This blog post is contributed by Izzie Karohl, NREMT, Policy Research Intern
SAMHSA’s 2020 National Survey of Drug Use and Health estimates that 45% of adults with a substance use disorder also have a co-occurring mental health condition. Because people with mental health conditions make up such a large portion of folks who seek substance use disorder treatment, it’s important to understand the complex relationship between the two co-occurring disorders.
This is the first blog post in a series that discusses current approaches to treating co-occurring disorders. But before we talk about treatment, we should start with one, deceptively simple question: why is the rate of co-occurring disorders so high in the first place? This blog post addresses the three most popular theories–the self-medication theory, the gene variants theory, and the kindling effect theory.
Drinking to cope with the distress of an underlying mental health disorder is self-medication. Sometimes, people develop a substance use disorder because the effects of drugs and alcohol alleviate symptoms of PTSD, bipolar disorder, depression, and/or anxiety, just to name a few. Part of recovery is learning how to cope with distress, and this can include symptoms of mental illness. However, it’s important that clinicians identify mental illness as an independent disorder so that the client receives appropriate psychiatric care.
Numerous studies have demonstrated that substance use disorders and mental health disorders run in biological families. The gene variants theory proposes that specific genes linked to substance use disorders are also linked to mental health disorders. For example, you may have heard that people with untreated ADHD are more likely to develop a substance use disorder. The gene variants theory hypothesizes that genetic mutations which result in more hyperactive, impulsive, and reward-driven brains (ADHD) are also mutations that make brains more vulnerable to substance use disorders. Currently, scientists are identifying these specific mutations to create a “genetic risk factor” score that may be able to predict who is more likely to develop co-occurring disorders based on their DNA sequence.

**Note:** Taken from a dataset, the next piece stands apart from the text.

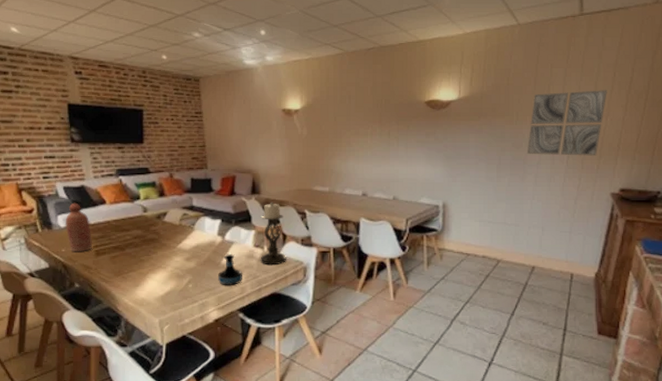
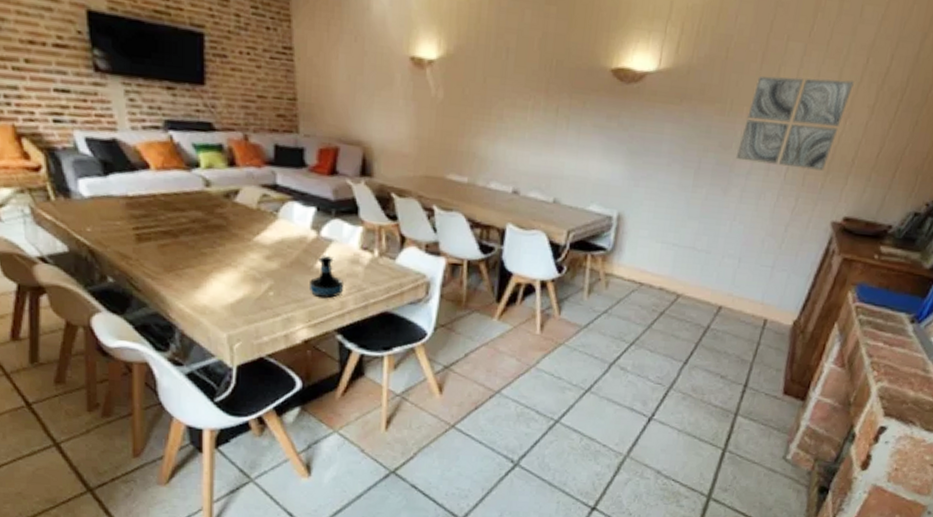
bottle: present [65,202,93,252] -> none [89,162,132,235]
candle holder: present [260,202,287,266] -> none [368,189,405,277]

When trying to start a fire, having one plank of wood only goes so far. But if you add lighter fluid and small sticks around the plank, the likelihood of a blazing flame skyrockets. That’s the basis of the kindling theory. Having an initial mental disorder, whether psychiatric or substance use, changes the neural pathways in the brain: strengthening some, lessening others, and making some more sensitive. These changes add kindling, making it more likely that a future stressor or behavior results in a secondary disorder. Unlike the gene theory that locates risk within one’s DNA, the kindling effect states that the progression of one disease and its changes to the brain are what make it more vulnerable to a second disorder. The kindling effect points to the importance of early intervention to prevent secondary disorder development.
None of these theories are ultimately “right” or “wrong.” Rather, each of them help to explain the various ways co-occurring disorders may develop. It could be that a person is (a) genetically predisposed to both disorders, (b) develops a psychiatric disorder early on and progresses, which increases the vulnerability to developing a substance use disorder and (c) copes with the first disorder by self-medicating. But no matter how a person’s co-occurring disorder came to be, there is effective treatment for both. People can and do recover from co-occurring disorders.